State AI Laws, Automated Decisions, and the NAIC Model Bulletin
States enacting AI laws include Colorado (the Colorado AI Act on algorithmic discrimination, enforced by the AG only). New York City's Local Law 144 requires employers using Automated Employment Decision Tools (AEDTs) to obtain a bias audit, publish results, and notify candidates. The NAIC Model Bulletin on the Use of Artificial Intelligence Systems guides insurers and has been adopted by at least 11 states. The Tilting Point Media case settled for $500,000 over COPPA, the CCPA, and the California Age-Appropriate Design Code Act.
States enacting AI legislation include Colorado (the Colorado AI Act on algorithmic discrimination, enforced by the AG only), plus New York, Illinois, Connecticut, Utah, Indiana, Alabama, California, and Texas.
New York City's Local Law 144 requires employers using Automated Employment Decision Tools (AEDTs) for hiring or promotion to have a bias audit conducted, publish the results, and notify candidates (and offer an alternative).
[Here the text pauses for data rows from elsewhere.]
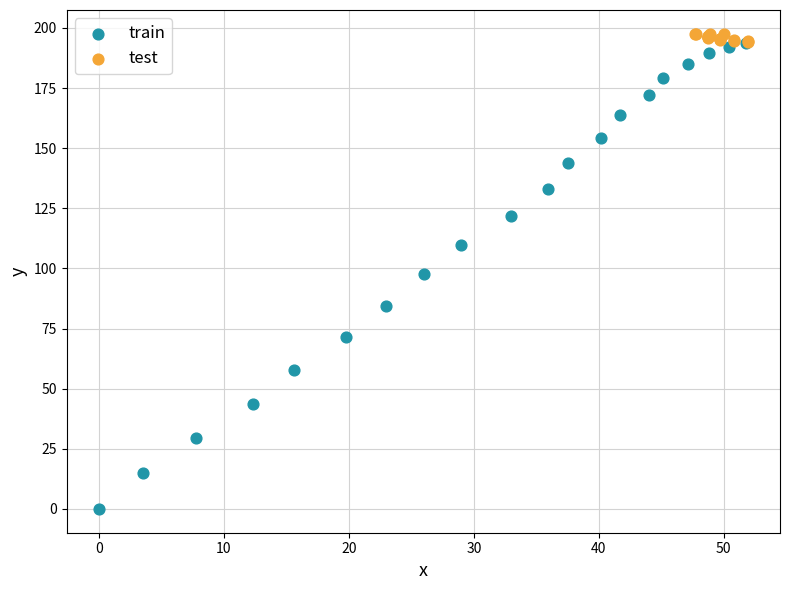

Which series reaches the minimum Y coordinate?

train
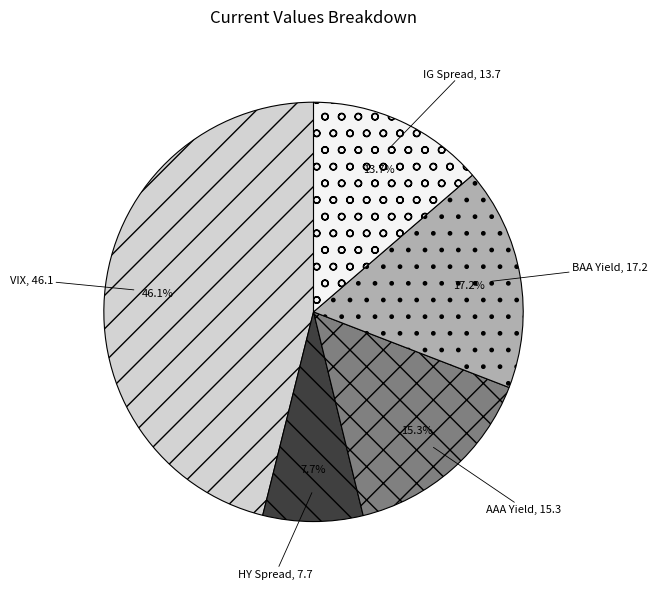

The HY Spread slice represents 18% of the pie. True or false?

False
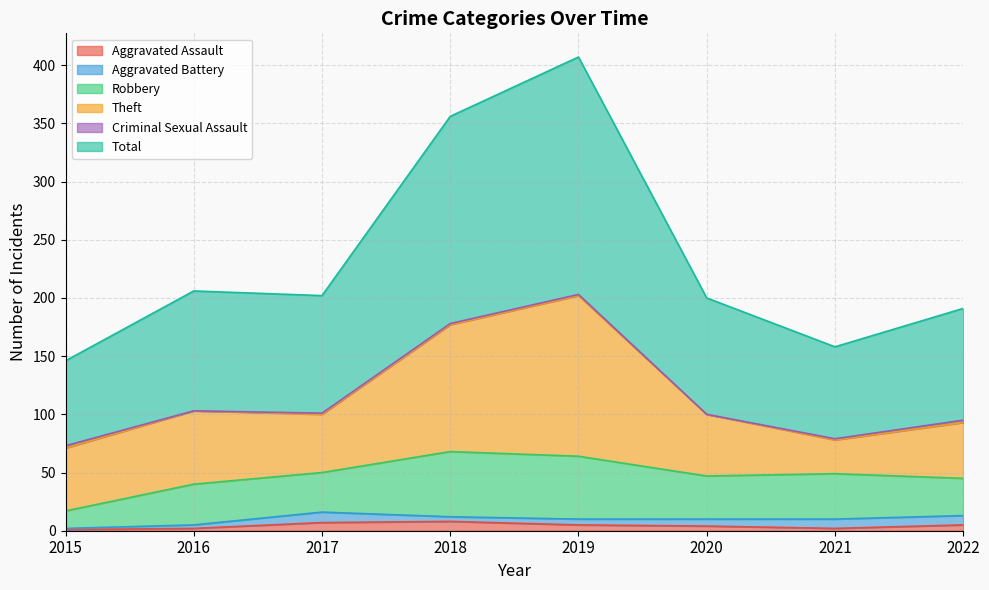

Reading left to right, extract all data points from this chart.

Aggravated Assault: 1	2	7	8	5	4	2	5
Aggravated Battery: 1	3	9	4	5	6	8	8
Robbery: 15	35	34	56	54	37	39	32
Theft: 54	63	50	109	138	53	29	48
Criminal Sexual Assault: 2	0	1	1	1	0	1	2
Total: 73	103	101	178	204	100	79	96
The NAIC Model Bulletin on the Use of Artificial Intelligence Systems guides insurers, emphasizing transparency, accountability, and fairness and requiring AI governance policies and controls; at least 11 states have adopted it. On December 11, 2025, President Trump signed an order directing federal agencies to stop enforcing certain burdensome state AI laws and to discourage new ones, so this area is evolving.
Tilting Point Media, maker of the mobile game SpongeBob: Krusty Cook-Off, had default settings that misclassified children as adults, bypassing parental consent, and shared children's data with third-party SDK providers. It settled for $500,000 for violations of COPPA, the CCPA, and the California Age-Appropriate Design Code Act, and had to implement neutral age gates and SDK transparency.